Sunday, September 25, 2022

Hoping for Some Respite

I took a picture, the first one in weeks.  I was documenting "The Return of the Cat."  She has only come once to be fed while I have been gripped by my somnambulistic depression/anxiety or whatever.  She looks o.k,  She must be eating elsewhere.  She talked a bit, then ate, then hung around while I had a cocktail on the deck.  When I went into the house, she walked up to the door with me.  She has only done that once before.  When I closed the door, she peered through the bottom panes at me.  It must be getting really dangerous for her out there.  The big male cats of the neighborhood come across my deck all the time now.  The neighbor's beautiful male cat does not come around.  There has been a change in the neighborhood dynamics, I guess, and these new males do not love the little feral.  There is no longer any affectionate gamboling on the deck.  

After gazing into my kitchen for awhile, the little feral cat leaped upon the covered grill, then up to the fence railing and up the tree onto the neighbor's roof.  It is a weird thing to see.  I don't know if she spends the night up there of if she comes down.  What a strange kitty.  What a hard life.  

My own, you ask?  Oh, you know.  Anxiety fills me. I still don't know how much the tree work and repairing a window in the apartment is going to cost.  Many thousands, but I don't know how many.  But that isn't enough.  Let's heap on a bit more.  Yesterday, the tenant told me the air conditioner was not working.  I went over to look at it.  I fiddled with some things, flipped some breakers and heard the outside compressor hum.  But it wasn't turning.  I took a stick and pushed the fan blades and they began to rotate.  I went up to the apartment and it was cooling.  Well, that was good but it wasn't.  I mean, something is wrong.  I didn't fix it.  I asked her to keep an eye on it and left.  

Last night as I was brushing my teeth before going to bed, there was a knock at the door.  It was the tenant.  I went up and fooled around with the thermostat for a long, long time.  It has long and complex menus--far too many--and something seemed weird to me.  I couldn't get the thermostat to go below 74 degrees.  The fan would blow but there was no cold air.  After half an hour screwing with menus for "Home" and "Away" and setting schedules for different times of day, I felt some cool air.  I went out and saw that the compressor was turning.  I was very tired and hoped that it would keep her cool for the night. 

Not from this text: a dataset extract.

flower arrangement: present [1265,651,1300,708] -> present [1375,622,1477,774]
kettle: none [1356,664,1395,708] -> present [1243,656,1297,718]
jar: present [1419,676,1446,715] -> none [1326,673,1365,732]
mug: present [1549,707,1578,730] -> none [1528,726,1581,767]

I had nightmares all night long.  Weird ones, but somehow they always came back to the apartment.  

To top it off, the meteorologists have me flipping out over something that has yet to become a hurricane.  Oh, it will, and we need to keep a careful eye on it.  Stock up.  Prepare.  Consequently, you can't buy a bottle of water.  This always confuses me, of course.  I just fill bottles and jugs up with water, but in all the years I've lived here, I've never had to use them.  

It is not just water, of course.  Panic buying prevails and the massive mental disorder affects me.

I wrote to the factory group that "the Cone of Uncertainty comes directly over my house."

A friend wrote, "But you are live in the Cone of Uncertainty, don't you?"

Clever girl.  Ho-ho.  I needed a clever retort. 

"I'm not certain," I replied.  

Yesterday was a most beautiful day.  I didn't go out into it until it was time to see my mother.  

My week of of uncertainty may be giving way to a week of absolute catatonia.  Once again, someone has put a hex on me, some horrible voodoo curse.  

Or so it seems.  But I am trying to hold out hope.  Maybe Mr. Tree will give me a reasonable, friendly price.  Maybe the window repairman will return with good news.  Maybe the a.c. will be only a minor repair.  And maybe Hurricane Ian will not cause devastation in my own hometown.  

As I watched the feral cat, I realized fear and anxiety and a broken heart and hope are all things she, too, experiences.  She probably knows about the hurricane, as well--you know, with her animal senses.  

I am hoping for some respite.  I can't tell, though, if cats have hope, too.